Destigmatising mental illness is an ongoing campaign. Is it helped by Khloé Kardashian on TV popping beta-blockers that she gets from her mum?
No. Let me remind readers upfront and outright that beta-blockers are not candy, and you should never take any medication not recommended by a doctor – especially ones whose side-effects can include nightmares, vomiting and heart failure. Maybe Khloé Kardashian has seen a doctor, in which case we shouldn’t be concerned that there’s Kris Jenner, on their show, handing out the meds like E at a 90s rave. “Oh, I love those!” Khloé says, and quaffs. “I know. They’re really great!” responds her mum.
Casualising medication doesn’t destigmatise mental illness, but honestly examining its context really does. Kardashian tells a friend her anxiety’s due to the scrutiny of her body in public and on social media. It affects her self-esteem, confidence and the way she views herself.
The valuable lesson here is Khloé Kardashian’s problems aren’t even special. They’re screamingly common.
I tremble to think what – as a 47-year-old woman – my own investment in this area has cost. I’ve hardly experienced the mass assessment of a Kardashian, but I’ve internalised the micro-scrutinies provoked by the occasional public appearance, and they’ve had a material effect. Alas, “I’m not rich enough to be pretty,” sighed a friend when a recent group chat of media-adjacent types got into pricey recommendations for eye-cream.
Khloé Kardashian is rich enough to be all kinds of pretty. Yet “I think it’s gotten to the point that it’s literally safer to stay at home”, she says, of the self-consciousness that has her scooping up the pills.
Cosmetic procedures now constitute an annual billion-dollar industry in Australia: 90% of procedures are for women. In 2021, the Australian beauty market turned over 22 times that, with women spending an individual $3,600 on beauty every year.
What does it say that you can literally beautify to Kardashian levels and still be made paranoid about how you look?

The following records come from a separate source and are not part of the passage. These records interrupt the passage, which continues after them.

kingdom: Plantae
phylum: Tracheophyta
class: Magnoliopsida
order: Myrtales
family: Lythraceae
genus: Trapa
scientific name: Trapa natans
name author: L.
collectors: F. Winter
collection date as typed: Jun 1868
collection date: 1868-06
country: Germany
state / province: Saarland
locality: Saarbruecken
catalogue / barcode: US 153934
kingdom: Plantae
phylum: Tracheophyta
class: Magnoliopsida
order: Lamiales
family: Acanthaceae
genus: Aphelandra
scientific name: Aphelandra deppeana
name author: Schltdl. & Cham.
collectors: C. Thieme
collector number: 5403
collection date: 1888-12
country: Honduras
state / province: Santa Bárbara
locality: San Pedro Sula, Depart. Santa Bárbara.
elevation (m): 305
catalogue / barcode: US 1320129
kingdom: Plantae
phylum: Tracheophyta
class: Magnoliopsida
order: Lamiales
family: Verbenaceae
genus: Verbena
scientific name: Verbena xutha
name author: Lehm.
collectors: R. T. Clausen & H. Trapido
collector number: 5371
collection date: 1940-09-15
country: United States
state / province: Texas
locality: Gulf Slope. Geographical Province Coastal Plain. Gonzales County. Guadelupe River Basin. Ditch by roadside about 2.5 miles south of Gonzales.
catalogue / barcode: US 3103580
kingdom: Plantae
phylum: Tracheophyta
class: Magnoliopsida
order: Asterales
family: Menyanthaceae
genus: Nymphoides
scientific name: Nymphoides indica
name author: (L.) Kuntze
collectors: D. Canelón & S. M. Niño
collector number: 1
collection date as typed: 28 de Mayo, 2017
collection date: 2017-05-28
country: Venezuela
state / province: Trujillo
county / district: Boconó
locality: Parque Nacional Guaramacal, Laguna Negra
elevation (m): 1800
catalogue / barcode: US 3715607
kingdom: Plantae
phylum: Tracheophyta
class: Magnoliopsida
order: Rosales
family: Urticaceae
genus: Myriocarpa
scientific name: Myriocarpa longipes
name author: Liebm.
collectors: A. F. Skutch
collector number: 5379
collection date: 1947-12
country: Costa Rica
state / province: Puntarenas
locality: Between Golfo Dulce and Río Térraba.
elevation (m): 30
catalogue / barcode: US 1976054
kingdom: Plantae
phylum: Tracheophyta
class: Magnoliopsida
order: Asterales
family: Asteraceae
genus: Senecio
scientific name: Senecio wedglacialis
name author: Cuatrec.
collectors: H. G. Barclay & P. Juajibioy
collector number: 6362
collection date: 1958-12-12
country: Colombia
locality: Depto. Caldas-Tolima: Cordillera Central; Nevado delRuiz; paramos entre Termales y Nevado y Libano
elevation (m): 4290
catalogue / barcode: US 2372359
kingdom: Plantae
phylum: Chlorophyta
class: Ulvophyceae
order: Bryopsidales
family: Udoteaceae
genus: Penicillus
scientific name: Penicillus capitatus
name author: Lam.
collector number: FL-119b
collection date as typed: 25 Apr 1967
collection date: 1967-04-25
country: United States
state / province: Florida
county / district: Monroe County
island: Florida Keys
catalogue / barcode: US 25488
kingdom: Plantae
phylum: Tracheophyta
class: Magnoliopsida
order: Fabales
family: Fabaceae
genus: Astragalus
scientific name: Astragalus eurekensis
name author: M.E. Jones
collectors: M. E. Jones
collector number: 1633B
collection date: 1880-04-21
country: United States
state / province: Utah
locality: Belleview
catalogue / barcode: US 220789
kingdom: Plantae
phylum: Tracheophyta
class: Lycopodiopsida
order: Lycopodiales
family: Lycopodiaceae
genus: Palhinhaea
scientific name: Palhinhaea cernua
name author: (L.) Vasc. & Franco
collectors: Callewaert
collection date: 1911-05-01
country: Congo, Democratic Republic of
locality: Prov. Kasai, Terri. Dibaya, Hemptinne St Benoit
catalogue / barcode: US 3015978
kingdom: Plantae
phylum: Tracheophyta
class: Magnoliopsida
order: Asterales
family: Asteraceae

I mean, apart from “levels of depression and anxiety for women are growing globally” – something which probably should be said more often. A recent article appeared in The Atlantic about a sadness epidemic swallowing American teens, particularly girls. It traced its beginnings to 2012 – the year when the number of Americans with mobile-social-media-capable smartphones went over 50%. The writer explained that girls have an intense sensitivity to peer judgment, which social media “seems to hijack”.
Only teenagers? A 2018 study showed women in general were less likely to be happy with their bodies if they spent more than an hour on social media a day. Kardashian mentions its “deteriorating” effects on her by name.
So why do we all keep going back there? Social media usage has been stable for the past five years, despite women’s widespread experience of bullying and “heckling” Kardashian describes.
We know why; social media is our public square, to avoid it is to shun society. Worth more analysis is how that digital square is built from visual content that implies society doesn’t change – when people do.
Philosopher Susan Sontag described photographs as memento mori. By slicing out moments and freezing them, she wrote, “all photographs testify to time’s relentless melt.”
Once, a metaphor for that relentless melt was in the physical properties of photographs themselves. They’d fade, crack, pick up creases and stains. Their shapes and borders were subject to fashion, just as clothes and hairstyles in them pinned their contents to a specific point in time. But photographs are no longer artefacts of a deteriorating past. Digital photos represent an eternal visual present.
Bullying only works when it names a weakness its victim can already feel. Heavy tradition encourages women’s self-esteem to be based in how we look – so how strong could even a Kardashian be, when the most obvious sign of time’s passage is on the body that you live in, ageing and changing while its visual world does not?
Our flaws can be scrutinised to the pixel. Digital photography turns living women into the Picture of Dorian Gray.
This week, 78-year-old model Lauren Hutton appeared shirtless on the cover of Harper’s Bazaar. Tempering any celebrations – OMG! She’s even got wrinkles! – was Hutton’s line in an accompanying interview, about her career. “I was about to become 30,” she says, “and I knew I was about to expire”.
No wonder we’re spending up big on the eye-cream; even supermodel Hutton’s had botox. There’s an existential terror to beauty. I’d block it out if I could. Wouldn’t you?